Specifiek voor gerubriceerde informatie bij de Rijksdienst geldt aanvullende regelgeving.
Dit staat in het besluit Voorschrift Informatiebeveiliging Rijksdienst Bijzondere
Informatie (VIR-BI)12. Het VIR-BI schrijft op hoofdlijnen de te treffen beveiligingsmaatregelen voor de
verwerking en opslag van gerubriceerde informatie, aanvullend op de BIO. Het VIR-BI
schrijft voor dat gerubriceerde informatie die krachtens een internationaal verdrag
of overeenkomst is verkregen, de toegekende rubricering behoudt en wordt beveiligd
volgens het overeenkomstige nationale beveiligingsniveau. Voor zover voor de beveiliging
van dergelijke informatie als gevolg van het verdrag of de overeenkomst afwijkende
of verdergaande beveiligingsbepalingen bestaan, worden deze bepalingen toegepast.
Er is een verdrag afgesloten tussen de EU en de lidstaten waarin de taken en verantwoordelijkheden
in relatie tot de beveiliging van EUCI zijn vastgelegd.13 Hieruit volgt dat in elke lidstaat een nationale veiligheidsautoriteit is aangesteld,
belast met het houden van toezicht op de beveiliging van EUCI, het leveren van beleidsbijdragen
ten behoeve van de beveiliging van EUCI en het afgeven van persoonlijke veiligheidsmachtigingen
(clearance).
b) Beoordeling + inzet ten aanzien van dit voorstel
Het kabinet staat overwegend positief tegenover het voorstel.

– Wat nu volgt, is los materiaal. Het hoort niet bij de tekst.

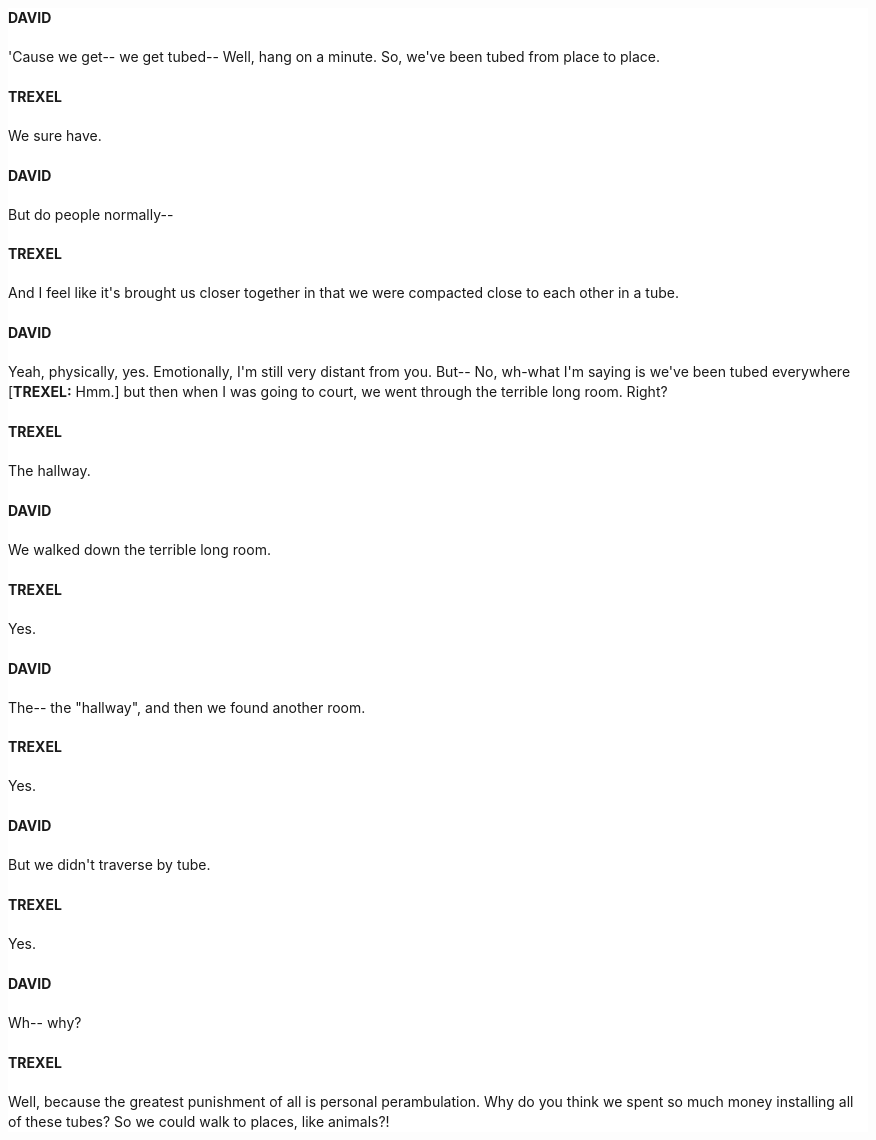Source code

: #### DAVID

'Cause we get-- we get tubed-- Well, hang on a minute. So, we've been tubed from place to place.

#### TREXEL

We sure have.

#### DAVID

But do people normally--

#### TREXEL

And I feel like it's brought us closer together in that we were compacted close to each other in a tube.

#### DAVID

Yeah, physically, yes. Emotionally, I'm still very distant from you. But-- No, wh-what I'm saying is we've been tubed everywhere [__TREXEL:__ Hmm.] but then when I was going to court, we went through the terrible long room. Right?

#### TREXEL

The hallway.

#### DAVID

We walked down the terrible long room.

#### TREXEL

Yes.

#### DAVID

The-- the "hallway", and then we found another room.

#### TREXEL

Yes.

#### DAVID

But we didn't traverse by tube.

#### TREXEL

Yes.

#### DAVID

Wh-- why?

#### TREXEL

Well, because the greatest punishment of all is personal perambulation. Why do you think we spent so much money installing all of these tubes? So we could walk to places, like animals?!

Het kabinet herkent
de geschetste problematiek en erkent de noodzaak voor het verhogen van het niveau
van informatiebeveiliging van de EU IOA’s. Tevens steunt het kabinet de doelen die
met de verordening nagestreefd worden, zoals het moderniseren van de regelgeving voor
informatiebeveiliging. Desalniettemin staat het kabinet kritisch tegenover enkele
punten in het voorstel.
Het kabinet is geen voorstander van het behoud van eigen merkingen van EU IOA’s. Het
kabinet is van mening dat het niet wenselijk is dat er eigen (en extra) merkingen
gehanteerd mogen worden door de EU IOA’s, omdat dit leidt tot minder harmonisatie.

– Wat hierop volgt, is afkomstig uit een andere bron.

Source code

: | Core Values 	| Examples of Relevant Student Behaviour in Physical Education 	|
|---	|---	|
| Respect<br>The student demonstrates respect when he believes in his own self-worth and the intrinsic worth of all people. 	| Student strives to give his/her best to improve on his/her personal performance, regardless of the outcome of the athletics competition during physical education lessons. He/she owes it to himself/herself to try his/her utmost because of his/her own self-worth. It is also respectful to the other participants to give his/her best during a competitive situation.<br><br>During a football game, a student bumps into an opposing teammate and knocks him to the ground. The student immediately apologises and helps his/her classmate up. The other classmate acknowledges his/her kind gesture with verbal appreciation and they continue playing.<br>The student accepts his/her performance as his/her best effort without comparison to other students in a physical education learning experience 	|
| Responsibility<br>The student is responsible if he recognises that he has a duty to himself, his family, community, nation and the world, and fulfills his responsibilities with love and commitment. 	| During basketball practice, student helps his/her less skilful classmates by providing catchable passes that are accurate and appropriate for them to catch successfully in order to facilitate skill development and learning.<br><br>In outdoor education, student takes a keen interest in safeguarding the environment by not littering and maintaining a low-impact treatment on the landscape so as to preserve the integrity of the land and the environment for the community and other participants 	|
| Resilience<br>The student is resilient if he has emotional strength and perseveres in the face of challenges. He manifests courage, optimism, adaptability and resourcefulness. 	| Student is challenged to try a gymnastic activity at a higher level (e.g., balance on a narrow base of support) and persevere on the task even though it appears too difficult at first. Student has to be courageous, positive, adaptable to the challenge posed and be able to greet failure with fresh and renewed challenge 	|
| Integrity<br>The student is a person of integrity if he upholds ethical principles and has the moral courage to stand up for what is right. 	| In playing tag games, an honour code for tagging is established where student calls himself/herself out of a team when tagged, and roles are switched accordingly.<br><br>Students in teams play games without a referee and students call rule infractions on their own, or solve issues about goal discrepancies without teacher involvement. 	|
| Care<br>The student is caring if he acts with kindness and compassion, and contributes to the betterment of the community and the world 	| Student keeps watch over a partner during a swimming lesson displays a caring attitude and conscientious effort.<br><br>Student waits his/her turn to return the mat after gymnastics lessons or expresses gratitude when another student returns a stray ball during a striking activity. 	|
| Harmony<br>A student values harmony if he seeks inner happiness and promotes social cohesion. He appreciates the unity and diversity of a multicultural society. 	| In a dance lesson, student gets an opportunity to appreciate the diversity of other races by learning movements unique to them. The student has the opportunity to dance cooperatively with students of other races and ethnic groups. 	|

Tevens is het kabinet van mening dat de, Council Security Rules (CSR)14 die op dit moment herzien worden, de meest geavanceerde regelgeving voor de beveiliging
van EUCI bevatten en als basis gebruikt dienen te worden voor deze verordening. De
CSR zijn niet alleen het verst doorontwikkeld, maar ook opgesteld met instemming van
de lidstaten en in de aanwezigheid van alle instellingen van de EU. Het kabinet zal
bij de Commissie duidelijk maken dat er een groot draagvlak is voor de CSR en dat
het logisch en efficient wordt geacht om hier gebruik van te maken als basis voor
deze verordening.
Het kabinet staat kritisch tegenover de introductie van de categorie «niet-gerubriceerde
informatie». Het kabinet acht de introductie van deze categorie informatie onwenselijk
om drie redenen.
Ten eerste bestaat er in de lidstaten geen (juridisch) systeem voor de beveiliging
van deze categorie informatie zoals dit voor EUCI is opgezet. Wanneer er EUCI gedeeld
wordt met de lidstaten, geldt een wettelijk kader dat lidstaten met de EU zijn overeengekomen,
waarbij alle partijen zich committeren aan het naleven van de vastgelegde beveiligingsmaatregelen
voor EUCI. Tevens is er een systeem van toezicht en handhaving ingericht voor de naleving
van de regelgeving. Voor de categorie «niet-gerubriceerde informatie» is een dergelijk
systeem niet ingericht. Indien informatie uit deze categorie gedeeld wordt met lidstaten
bestaan er geen juridische en praktische voorzieningen om de informatiebeveiligingsregels
voor deze categorie informatie na te leven. In het voorstel wordt beschreven dat bij
het delen van informatie in deze categorie met lidstaten, zogenoemde «verwerkingsinstructies»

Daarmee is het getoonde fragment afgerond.